--- Records to process Enclosed Below ---

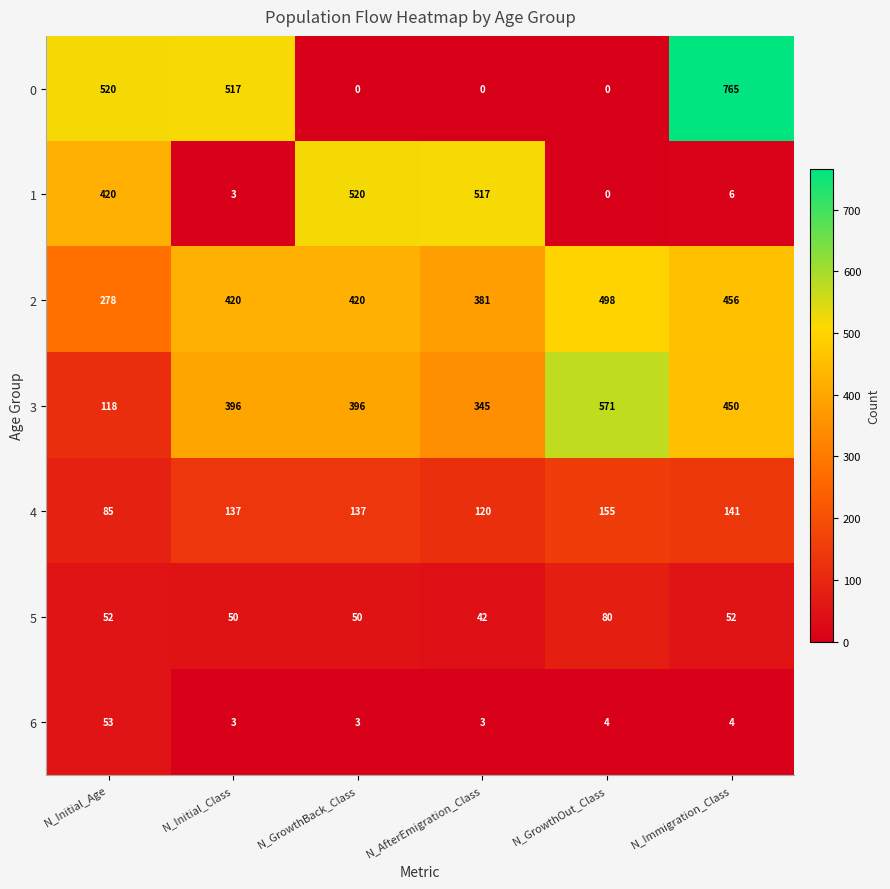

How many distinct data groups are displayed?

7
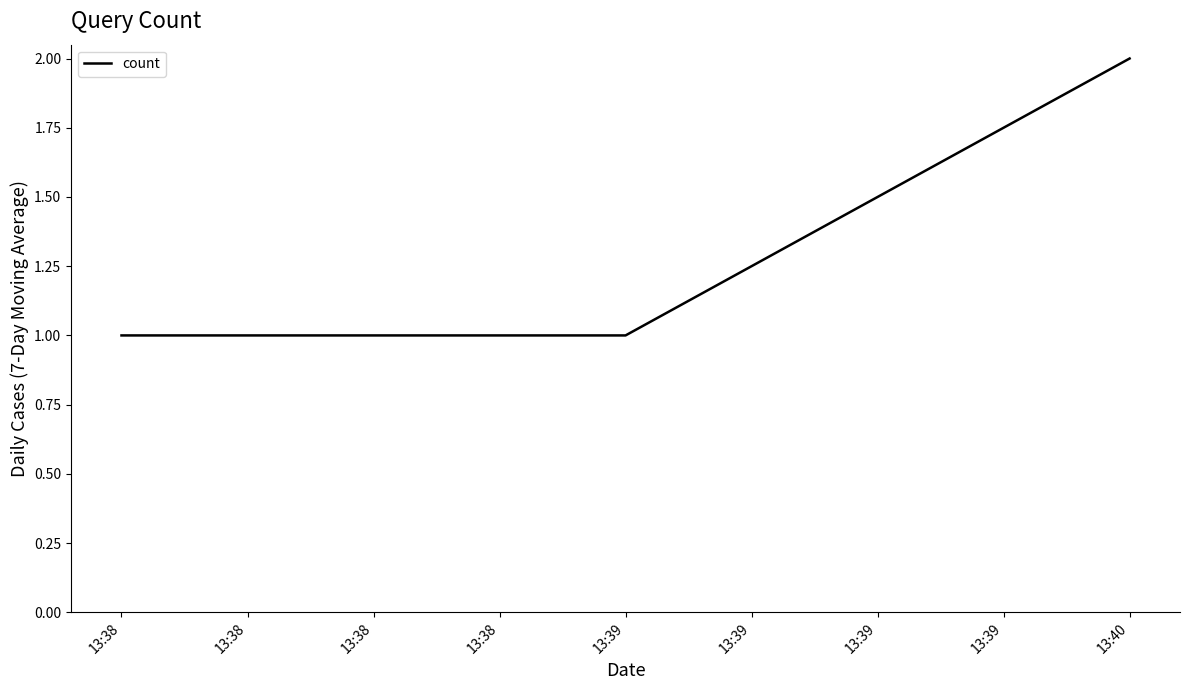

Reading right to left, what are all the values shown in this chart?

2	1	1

--- End of Enclosed Records to process ---
--- Records to process Enclosed Below ---

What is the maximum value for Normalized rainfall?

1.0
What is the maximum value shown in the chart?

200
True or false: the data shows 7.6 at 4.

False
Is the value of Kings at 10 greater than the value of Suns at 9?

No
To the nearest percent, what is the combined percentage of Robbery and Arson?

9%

--- End of Enclosed Records to process ---
--- Records to process Enclosed Below ---

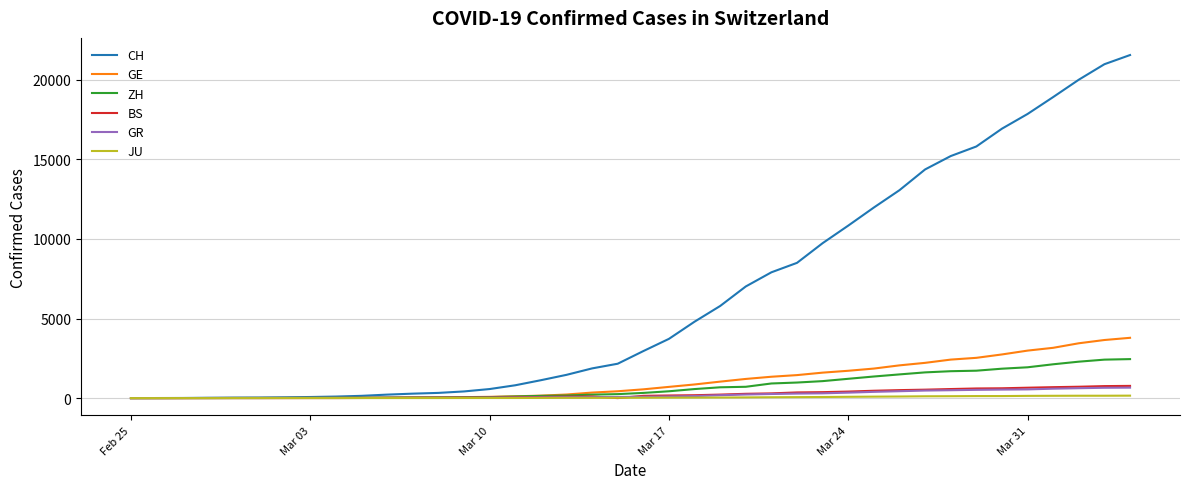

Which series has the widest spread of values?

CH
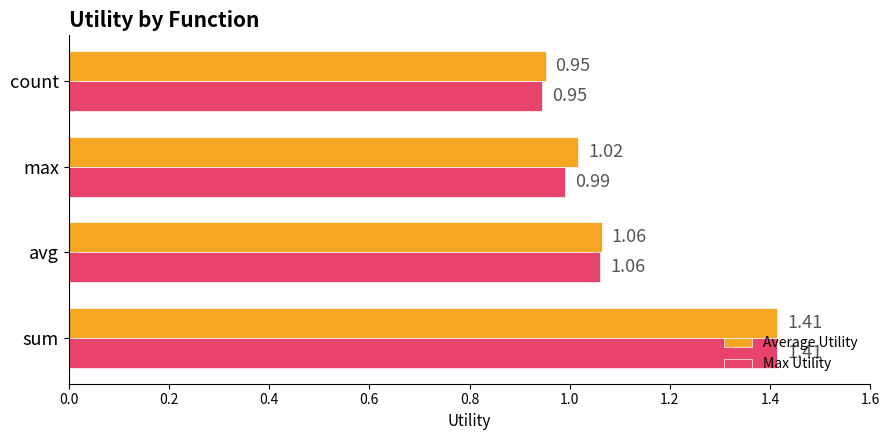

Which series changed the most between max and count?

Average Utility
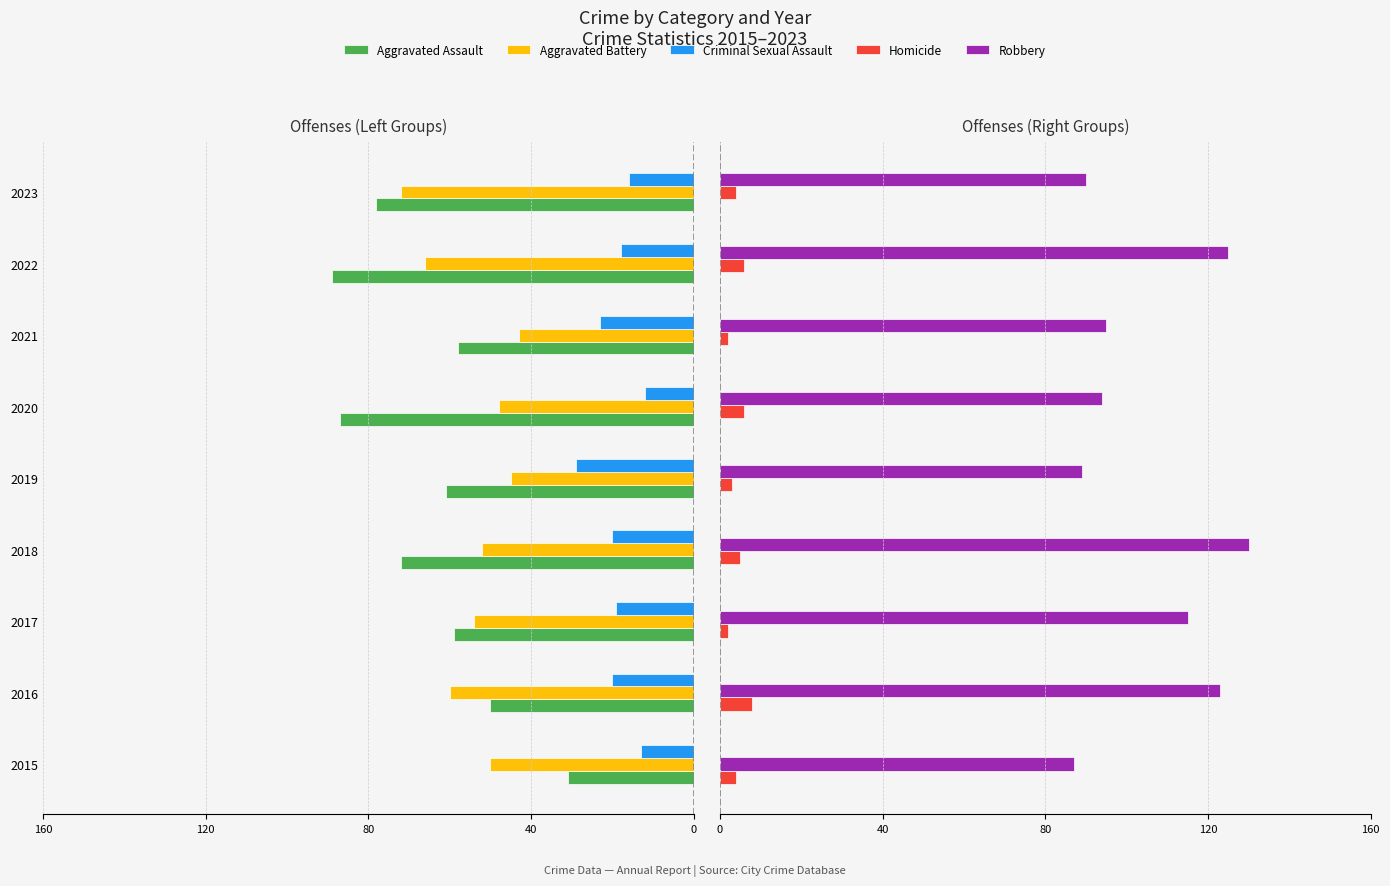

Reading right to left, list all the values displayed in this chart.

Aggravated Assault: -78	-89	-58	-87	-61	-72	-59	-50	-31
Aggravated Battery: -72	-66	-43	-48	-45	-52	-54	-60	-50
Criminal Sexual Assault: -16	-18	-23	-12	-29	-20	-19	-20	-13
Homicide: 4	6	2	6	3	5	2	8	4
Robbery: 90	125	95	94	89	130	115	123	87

--- End of Enclosed Records to process ---

- **Written task**
Pull out each line of the material above that contains the word "displayed". Match upper and lower case exactly.

- **Reply**
How many distinct data groups are displayed?
Reading right to left, list all the values displayed in this chart.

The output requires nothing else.